Horrified by this supremacist idea, Rachel returns to Israel to uncover how Emmanuel has come to preach it. As an observant Jew, Rachel is disturbed by this perversion of her faith. We witness her baking the Shabbat bread and reflecting on potential roots to such an ideology within Jewish liturgy. She tracks down the leading rabbis proselytizing to, and writing rituals for, Noahides. She watches them lead online lectures with communities from India to France, Cameroon, and Mexico. She comes to understand one man lies in the center of both the far-right political coalition endorsing a biblical religious state, and in the center of the religious coalition converting Christians into Noahides.
Born in Algeria to a prominent Zionist family and raised in France, Rabbi Uri Cherki immigrated to Israel in his youth and joined the Israeli army. He attended prominent religious schools and studied under esteemed religious leaders, quickly rising to prominence and establishing his own institution – the World Noahide Center. Rachel watches him there preach to French Noahides over Skype. “It’s not about converting 8 billion people,” he says to the webcam. “First, let’s convert 1 billion and we’ll worry about the rest later.” Spending time with Cherki, Rachel discovers the movement has garnered support from the highest levels of government. She follows him as he visits the Minister of Foreign Affairs and witnesses her offer global support for the Rabbi’s proselytizing mission.

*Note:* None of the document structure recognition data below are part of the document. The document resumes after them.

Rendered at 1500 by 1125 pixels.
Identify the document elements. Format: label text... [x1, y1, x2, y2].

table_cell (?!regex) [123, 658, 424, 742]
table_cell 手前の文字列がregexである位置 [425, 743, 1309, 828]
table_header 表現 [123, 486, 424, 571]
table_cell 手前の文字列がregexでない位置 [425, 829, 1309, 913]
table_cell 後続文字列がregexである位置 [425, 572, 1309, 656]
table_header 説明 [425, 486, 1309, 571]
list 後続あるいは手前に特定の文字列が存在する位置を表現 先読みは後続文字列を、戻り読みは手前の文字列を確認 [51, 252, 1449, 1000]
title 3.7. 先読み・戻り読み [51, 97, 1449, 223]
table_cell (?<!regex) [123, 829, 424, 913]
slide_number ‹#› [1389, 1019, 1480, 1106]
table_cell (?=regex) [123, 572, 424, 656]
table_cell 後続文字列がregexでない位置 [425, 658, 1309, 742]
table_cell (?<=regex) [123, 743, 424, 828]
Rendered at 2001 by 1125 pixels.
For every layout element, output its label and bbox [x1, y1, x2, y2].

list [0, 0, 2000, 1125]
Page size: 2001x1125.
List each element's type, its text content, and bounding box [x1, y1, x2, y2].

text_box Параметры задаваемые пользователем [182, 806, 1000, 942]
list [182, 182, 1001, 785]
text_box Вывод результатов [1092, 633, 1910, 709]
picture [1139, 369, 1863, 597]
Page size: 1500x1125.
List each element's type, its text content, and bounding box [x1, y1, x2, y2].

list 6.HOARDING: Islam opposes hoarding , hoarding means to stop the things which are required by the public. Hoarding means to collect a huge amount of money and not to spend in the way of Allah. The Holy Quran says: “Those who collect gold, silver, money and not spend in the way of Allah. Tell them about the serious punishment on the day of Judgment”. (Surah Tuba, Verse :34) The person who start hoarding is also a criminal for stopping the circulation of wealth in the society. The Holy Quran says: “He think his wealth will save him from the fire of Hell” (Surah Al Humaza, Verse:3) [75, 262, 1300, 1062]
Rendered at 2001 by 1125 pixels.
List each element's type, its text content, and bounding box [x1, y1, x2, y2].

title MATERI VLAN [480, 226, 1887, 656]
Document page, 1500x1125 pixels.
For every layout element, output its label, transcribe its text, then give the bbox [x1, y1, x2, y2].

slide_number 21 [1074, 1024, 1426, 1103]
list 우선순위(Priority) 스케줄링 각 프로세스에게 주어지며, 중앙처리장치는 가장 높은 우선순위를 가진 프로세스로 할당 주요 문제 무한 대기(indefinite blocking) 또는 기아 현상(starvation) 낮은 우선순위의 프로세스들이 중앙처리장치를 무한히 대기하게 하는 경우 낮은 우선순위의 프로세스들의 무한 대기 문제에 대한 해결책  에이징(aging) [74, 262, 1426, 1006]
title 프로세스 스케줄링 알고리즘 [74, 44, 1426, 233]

Rachel then discovers what role the rabbis see for the Noahides. As one puts it, when all the world’s non-Jews convert, millennia-old Jewish prophecies will be fulfilled. It will begin with the revelation of a Messiah, then a global holy war from which Israel will emerge victorious and rule the world. “We want to bring about one world government, one world religion, which is under the auspices of God who will rule the world through the Messiah,” he says. As the rabbis pave the way for this scenario, other far-right leaders crave the political potential of gaining a global network of spiritual allies, supporting Israel’s conversion into a theocracy. Rachel uncovers that a third of the parliament already supports this idea and that half the Jewish population believes non-Jews should be expelled.